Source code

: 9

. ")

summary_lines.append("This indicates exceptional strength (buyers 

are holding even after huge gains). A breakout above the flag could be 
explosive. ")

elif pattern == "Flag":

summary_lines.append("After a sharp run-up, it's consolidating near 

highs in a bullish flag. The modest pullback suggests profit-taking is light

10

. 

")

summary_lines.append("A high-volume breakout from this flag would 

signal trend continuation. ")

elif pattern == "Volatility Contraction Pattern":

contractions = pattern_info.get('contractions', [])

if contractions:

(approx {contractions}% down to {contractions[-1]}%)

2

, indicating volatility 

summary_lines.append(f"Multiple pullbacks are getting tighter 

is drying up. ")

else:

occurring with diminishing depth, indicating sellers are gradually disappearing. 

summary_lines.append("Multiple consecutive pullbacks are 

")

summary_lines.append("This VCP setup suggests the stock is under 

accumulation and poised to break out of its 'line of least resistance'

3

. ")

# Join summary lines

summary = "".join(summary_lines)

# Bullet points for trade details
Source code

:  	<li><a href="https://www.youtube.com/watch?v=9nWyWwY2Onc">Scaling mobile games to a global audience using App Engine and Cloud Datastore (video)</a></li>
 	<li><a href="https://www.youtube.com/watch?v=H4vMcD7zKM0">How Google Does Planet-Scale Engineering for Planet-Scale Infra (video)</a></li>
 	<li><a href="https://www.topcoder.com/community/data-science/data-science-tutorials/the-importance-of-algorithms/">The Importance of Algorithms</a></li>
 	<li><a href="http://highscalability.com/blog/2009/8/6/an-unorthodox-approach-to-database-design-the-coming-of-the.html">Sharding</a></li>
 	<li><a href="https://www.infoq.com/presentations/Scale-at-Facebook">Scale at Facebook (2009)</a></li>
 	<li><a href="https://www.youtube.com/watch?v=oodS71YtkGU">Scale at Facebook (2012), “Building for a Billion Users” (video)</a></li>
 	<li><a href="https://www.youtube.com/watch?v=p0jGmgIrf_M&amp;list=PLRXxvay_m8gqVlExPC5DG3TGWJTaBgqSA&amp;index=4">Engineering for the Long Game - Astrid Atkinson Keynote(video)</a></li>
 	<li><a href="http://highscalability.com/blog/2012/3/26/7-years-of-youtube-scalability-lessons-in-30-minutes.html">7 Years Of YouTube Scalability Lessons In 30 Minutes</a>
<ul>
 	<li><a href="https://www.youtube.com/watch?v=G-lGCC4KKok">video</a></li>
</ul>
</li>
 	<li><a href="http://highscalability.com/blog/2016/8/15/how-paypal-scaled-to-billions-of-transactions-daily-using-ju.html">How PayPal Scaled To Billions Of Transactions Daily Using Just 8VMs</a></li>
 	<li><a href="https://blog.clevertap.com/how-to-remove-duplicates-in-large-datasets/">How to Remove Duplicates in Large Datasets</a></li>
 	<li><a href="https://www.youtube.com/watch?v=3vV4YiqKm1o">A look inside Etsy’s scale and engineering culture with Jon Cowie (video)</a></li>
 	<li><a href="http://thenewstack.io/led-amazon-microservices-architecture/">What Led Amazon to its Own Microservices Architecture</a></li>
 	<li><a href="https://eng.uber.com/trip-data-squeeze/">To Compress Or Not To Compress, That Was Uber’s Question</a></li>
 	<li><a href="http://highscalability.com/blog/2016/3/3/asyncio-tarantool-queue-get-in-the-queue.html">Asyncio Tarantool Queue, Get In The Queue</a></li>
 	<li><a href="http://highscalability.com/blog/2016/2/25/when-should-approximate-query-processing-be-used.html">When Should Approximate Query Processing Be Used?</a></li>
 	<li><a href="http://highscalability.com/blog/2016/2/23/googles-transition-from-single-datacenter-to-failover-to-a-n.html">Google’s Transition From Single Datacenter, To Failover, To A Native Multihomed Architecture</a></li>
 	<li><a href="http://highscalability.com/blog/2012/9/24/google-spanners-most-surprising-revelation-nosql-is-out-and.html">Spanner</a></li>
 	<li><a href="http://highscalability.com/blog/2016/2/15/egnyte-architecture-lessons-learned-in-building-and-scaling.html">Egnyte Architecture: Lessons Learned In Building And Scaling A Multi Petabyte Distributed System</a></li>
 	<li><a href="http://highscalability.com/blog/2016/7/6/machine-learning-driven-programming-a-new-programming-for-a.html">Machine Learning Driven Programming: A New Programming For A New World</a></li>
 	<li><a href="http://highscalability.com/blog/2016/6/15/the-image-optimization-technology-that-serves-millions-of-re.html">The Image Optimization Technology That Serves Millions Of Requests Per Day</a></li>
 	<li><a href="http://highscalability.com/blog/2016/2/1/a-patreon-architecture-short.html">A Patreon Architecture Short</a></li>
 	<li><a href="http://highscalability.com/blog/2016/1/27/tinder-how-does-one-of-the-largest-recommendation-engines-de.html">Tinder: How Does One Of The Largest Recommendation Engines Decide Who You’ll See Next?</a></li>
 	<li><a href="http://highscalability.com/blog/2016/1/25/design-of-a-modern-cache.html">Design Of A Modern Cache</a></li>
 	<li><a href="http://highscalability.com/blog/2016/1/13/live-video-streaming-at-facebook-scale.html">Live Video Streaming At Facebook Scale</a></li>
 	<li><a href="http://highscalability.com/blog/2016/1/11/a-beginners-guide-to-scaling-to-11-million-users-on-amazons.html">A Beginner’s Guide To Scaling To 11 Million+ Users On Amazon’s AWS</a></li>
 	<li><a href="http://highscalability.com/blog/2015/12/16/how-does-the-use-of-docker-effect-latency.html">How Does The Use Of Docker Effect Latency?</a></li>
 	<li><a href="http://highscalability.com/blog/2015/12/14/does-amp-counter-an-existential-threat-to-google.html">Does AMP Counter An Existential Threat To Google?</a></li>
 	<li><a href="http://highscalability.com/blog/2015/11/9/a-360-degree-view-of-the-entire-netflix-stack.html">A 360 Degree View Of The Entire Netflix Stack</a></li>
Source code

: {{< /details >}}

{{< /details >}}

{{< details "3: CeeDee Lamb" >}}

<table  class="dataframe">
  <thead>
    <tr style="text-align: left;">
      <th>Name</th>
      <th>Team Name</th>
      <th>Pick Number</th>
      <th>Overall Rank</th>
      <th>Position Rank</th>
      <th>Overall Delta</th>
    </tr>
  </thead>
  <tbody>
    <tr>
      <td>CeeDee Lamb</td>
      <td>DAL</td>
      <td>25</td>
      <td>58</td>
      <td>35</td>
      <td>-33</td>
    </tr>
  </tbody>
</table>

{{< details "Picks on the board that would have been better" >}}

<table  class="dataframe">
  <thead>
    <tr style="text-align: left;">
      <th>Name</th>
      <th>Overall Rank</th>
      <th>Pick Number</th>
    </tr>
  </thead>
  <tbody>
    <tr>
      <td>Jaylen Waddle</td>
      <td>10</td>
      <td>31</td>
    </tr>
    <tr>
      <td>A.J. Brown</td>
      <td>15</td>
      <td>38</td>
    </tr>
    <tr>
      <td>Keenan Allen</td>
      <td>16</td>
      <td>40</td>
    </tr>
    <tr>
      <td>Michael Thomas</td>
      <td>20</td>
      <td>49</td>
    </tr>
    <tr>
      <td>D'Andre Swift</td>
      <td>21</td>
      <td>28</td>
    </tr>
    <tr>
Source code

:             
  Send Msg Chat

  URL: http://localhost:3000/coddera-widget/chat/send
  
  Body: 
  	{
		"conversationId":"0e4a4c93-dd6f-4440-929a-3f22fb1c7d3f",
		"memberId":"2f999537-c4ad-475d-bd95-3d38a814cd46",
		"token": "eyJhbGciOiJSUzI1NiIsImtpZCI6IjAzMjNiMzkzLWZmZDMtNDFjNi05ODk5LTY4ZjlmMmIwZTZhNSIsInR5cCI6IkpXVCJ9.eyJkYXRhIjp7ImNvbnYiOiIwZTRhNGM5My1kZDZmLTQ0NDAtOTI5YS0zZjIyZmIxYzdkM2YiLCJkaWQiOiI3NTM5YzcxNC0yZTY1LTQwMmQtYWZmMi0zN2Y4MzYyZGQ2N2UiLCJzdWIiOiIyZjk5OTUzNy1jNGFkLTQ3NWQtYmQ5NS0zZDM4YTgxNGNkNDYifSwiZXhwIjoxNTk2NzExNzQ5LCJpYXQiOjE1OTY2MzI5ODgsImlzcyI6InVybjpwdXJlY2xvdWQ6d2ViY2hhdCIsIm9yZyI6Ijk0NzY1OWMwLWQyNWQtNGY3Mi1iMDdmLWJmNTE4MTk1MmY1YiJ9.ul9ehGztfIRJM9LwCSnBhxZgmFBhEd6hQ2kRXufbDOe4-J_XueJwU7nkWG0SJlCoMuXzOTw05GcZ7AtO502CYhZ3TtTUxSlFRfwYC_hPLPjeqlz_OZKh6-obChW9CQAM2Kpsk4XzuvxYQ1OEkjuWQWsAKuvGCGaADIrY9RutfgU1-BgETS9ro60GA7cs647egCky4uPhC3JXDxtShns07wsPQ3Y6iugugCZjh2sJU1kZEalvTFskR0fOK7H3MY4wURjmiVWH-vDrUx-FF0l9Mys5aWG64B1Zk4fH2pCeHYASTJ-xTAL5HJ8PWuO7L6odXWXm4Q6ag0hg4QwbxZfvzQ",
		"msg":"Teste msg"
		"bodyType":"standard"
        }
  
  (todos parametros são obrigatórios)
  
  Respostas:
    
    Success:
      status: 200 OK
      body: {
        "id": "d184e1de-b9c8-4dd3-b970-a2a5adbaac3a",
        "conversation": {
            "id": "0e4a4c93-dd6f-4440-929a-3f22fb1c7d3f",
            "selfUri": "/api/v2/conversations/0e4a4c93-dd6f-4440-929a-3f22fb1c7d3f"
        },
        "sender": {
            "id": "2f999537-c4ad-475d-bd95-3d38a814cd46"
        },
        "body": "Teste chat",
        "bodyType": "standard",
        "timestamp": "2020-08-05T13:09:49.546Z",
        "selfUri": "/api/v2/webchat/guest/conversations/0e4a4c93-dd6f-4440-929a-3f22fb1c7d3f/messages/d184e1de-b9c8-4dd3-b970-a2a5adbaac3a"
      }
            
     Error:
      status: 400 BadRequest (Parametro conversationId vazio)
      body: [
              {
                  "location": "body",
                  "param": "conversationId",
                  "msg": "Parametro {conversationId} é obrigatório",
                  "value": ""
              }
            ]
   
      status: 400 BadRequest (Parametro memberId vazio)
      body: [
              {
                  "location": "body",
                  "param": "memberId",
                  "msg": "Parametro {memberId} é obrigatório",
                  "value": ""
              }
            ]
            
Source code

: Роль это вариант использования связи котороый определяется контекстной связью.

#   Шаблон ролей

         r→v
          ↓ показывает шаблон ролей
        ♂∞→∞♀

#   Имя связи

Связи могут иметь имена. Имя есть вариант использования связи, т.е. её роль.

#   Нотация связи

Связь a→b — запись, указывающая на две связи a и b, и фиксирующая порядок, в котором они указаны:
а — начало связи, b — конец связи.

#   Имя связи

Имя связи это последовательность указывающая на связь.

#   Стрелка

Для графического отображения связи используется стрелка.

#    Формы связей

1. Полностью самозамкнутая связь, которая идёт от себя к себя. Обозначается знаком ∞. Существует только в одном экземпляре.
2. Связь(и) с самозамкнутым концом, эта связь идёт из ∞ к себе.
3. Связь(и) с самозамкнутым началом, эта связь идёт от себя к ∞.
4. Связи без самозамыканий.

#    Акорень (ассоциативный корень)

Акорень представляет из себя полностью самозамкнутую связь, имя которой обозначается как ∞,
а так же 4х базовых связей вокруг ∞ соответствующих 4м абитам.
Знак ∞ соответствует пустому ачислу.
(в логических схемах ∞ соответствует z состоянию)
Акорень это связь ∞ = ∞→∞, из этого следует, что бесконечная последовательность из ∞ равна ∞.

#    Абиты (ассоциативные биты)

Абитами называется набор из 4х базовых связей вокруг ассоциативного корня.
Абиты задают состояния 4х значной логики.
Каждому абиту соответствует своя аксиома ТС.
============
= DIRECTIONS FOR THIS TASK =
Format the stretch from the line containing "Акорень представляет из" through the end of the material as a JSON list of strings, one string per line, with blank lines left out.

= TASK OUTPUT =
[
  "Акорень представляет из себя полностью самозамкнутую связь, имя которой обозначается как ∞,",
  "а так же 4х базовых связей вокруг ∞ соответствующих 4м абитам.",
  "Знак ∞ соответствует пустому ачислу.",
  "(в логических схемах ∞ соответствует z состоянию)",
  "Акорень это связь ∞ = ∞→∞, из этого следует, что бесконечная последовательность из ∞ равна ∞.",
  "#    Абиты (ассоциативные биты)",
  "Абитами называется набор из 4х базовых связей вокруг ассоциативного корня.",
  "Абиты задают состояния 4х значной логики.",
  "Каждому абиту соответствует своя аксиома ТС."
]